Sample Business Studies Paper On Malden Mills CEO

Homework Question on Malden Mills 

Please answer the following questions from the attached document: (each question should be answered in separate paragraph) & please make sure to write the number of question before the paragraph.

  1. What is your assessment of Aaron Fuerstein? Does he deserve to be hailed as a hero?
  2. What, if anything, could Fuerstein have done differently that would have averted his company’s bankruptcy?
  3. Why were politicians so supportive of Fuerstein’s efforts?
  4. What were the social consequences of plant closures and the elimination of manufacturing jobs? Does it make sense for policy makers to try to stem this tide?

Homework Answer on Malden Mills 

Question 1

Aaron Fuerstein had very ambitious goals, but he did not merit the title of a hero. The CEO’s decision to continue paying idle workers and re-equipping the mills with the finest equipment did not put into consideration the prevailing company’s financial position. Although, in the eyes of the public and his employees, he appeared to be doing the right thing, his actions did not place the key interest of the company at heart.
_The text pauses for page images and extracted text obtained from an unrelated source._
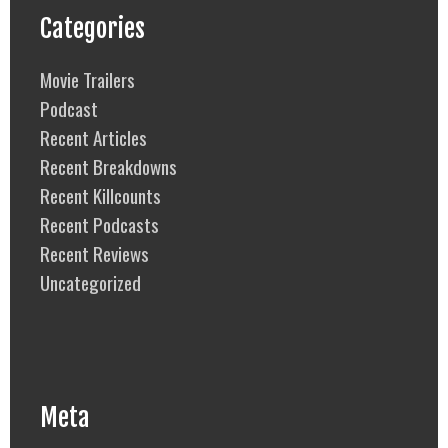
Categories
Movie Trailers
Podcast
Recent Articles
Recent Breakdowns
Recent Killcounts
Recent Podcasts
Recent Reviews
Uncategorized
Meta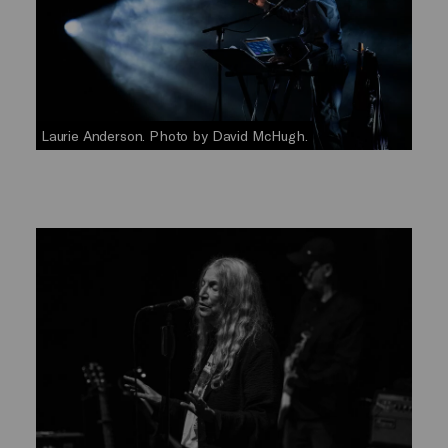
Laurie Anderson. Photo by David McHugh.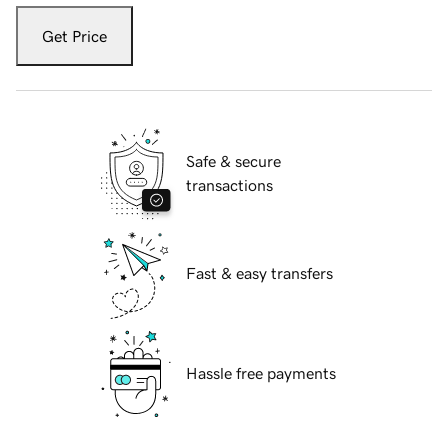
Get Price
Safe & secure
transactions
Fast & easy transfers
Hassle free payments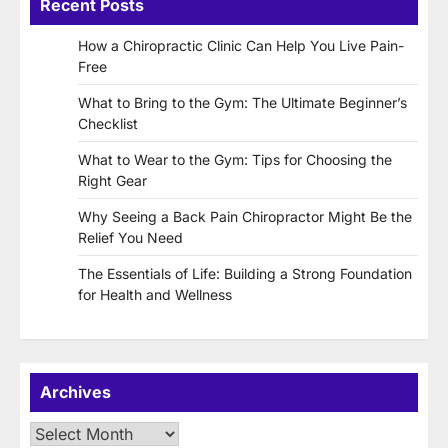
Recent Posts
How a Chiropractic Clinic Can Help You Live Pain-
Free
What to Bring to the Gym: The Ultimate Beginner’s
Checklist
What to Wear to the Gym: Tips for Choosing the
Right Gear
Why Seeing a Back Pain Chiropractor Might Be the
Relief You Need
The Essentials of Life: Building a Strong Foundation
for Health and Wellness
Archives
Archives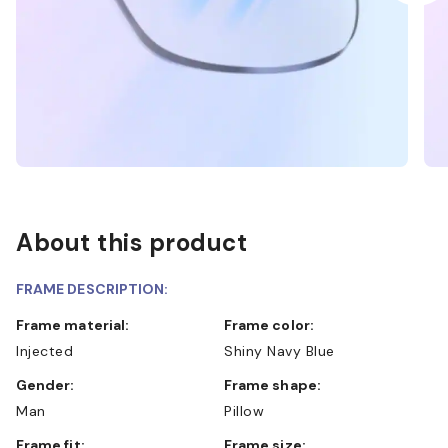
About this product
FRAME DESCRIPTION:
Frame material:
Frame color:
Injected
Shiny Navy Blue
Gender:
Frame shape:
Man
Pillow
Frame fit:
Frame size: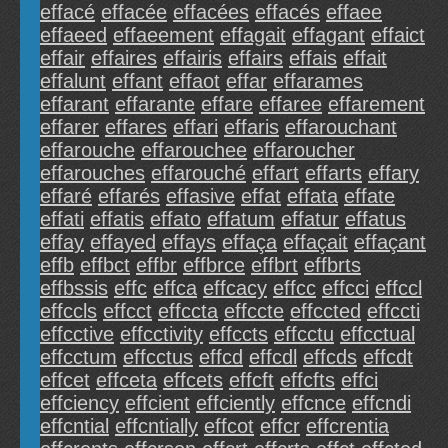
effacé
effacée
effacées
effacés
effaee
effaeed
effaeement
effagait
effagant
effaict
effair
effaires
effairis
effairs
effais
effait
effalunt
effant
effaot
effar
effarames
effarant
effarante
effare
effaree
effarement
effarer
effares
effari
effaris
effarouchant
effarouche
effarouchee
effaroucher
effarouches
effarouché
effart
effarts
effary
effaré
effarés
effasive
effat
effata
effate
effati
effatis
effato
effatum
effatur
effatus
effay
effayed
effays
effaça
effaçait
effaçant
effb
effbct
effbr
effbrce
effbrt
effbrts
effbssis
effc
effca
effcacy
effcc
effcci
effccl
effccls
effcct
effccta
effccte
effccted
effccti
effcctive
effcctivity
effccts
effcctu
effcctual
effcctum
effcctus
effcd
effcdl
effcds
effcdt
effcet
effceta
effcets
effcft
effcfts
effci
effciency
effcient
effciently
effcnce
effcndi
effcntial
effcntially
effcot
effcr
effcrentia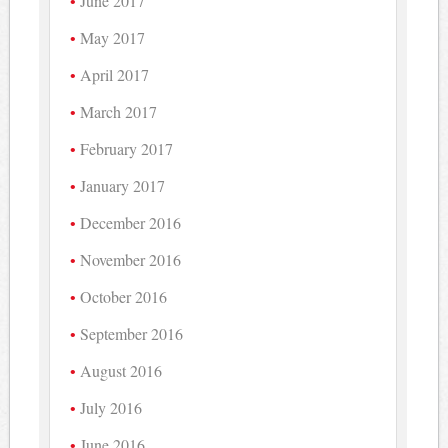
June 2017
May 2017
April 2017
March 2017
February 2017
January 2017
December 2016
November 2016
October 2016
September 2016
August 2016
July 2016
June 2016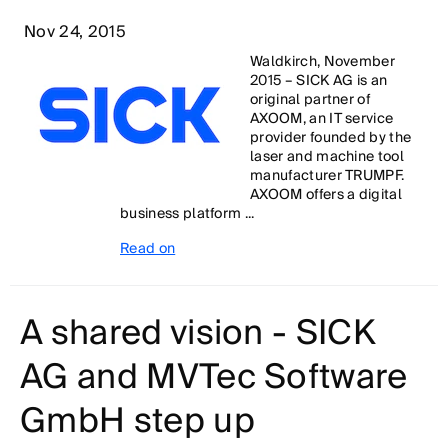
Nov 24, 2015
Waldkirch, November
2015 – SICK AG is an
original partner of
AXOOM, an IT service
provider founded by the
laser and machine tool
manufacturer TRUMPF.
AXOOM offers a digital
business platform ...
Read on
A shared vision - SICK
AG and MVTec Software
GmbH step up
The CEO placed too much effort on increasing the company’s image through public relations (PR) and putting up new structures with new equipment, rather than assessing and addressing the real issue facing the company to revive the business. Moreover, even the insurance settlements had not been guaranteed and even the compensation package was contrary to the CEO’s original expectations, yet he spent beyond the insurance cover (Nohria and Piper 1).

Homework Help

Question 2

In this case, Feuersten behaves as if all his decisions are final. Even as the CEO, sometimes it is good to consult experts and listen to the contributions of other relevant parties. The CEO should have sought to know why a number of managers in his company had questioned his decisions and actions, especially in relation to the rebuilding scale. In addition, he should have considered their concerns on rebuilding the mill within Northeast, the same location that other textile millers were leaving, to move to other low-labor cost markets since it signaled an important aspect of the industry.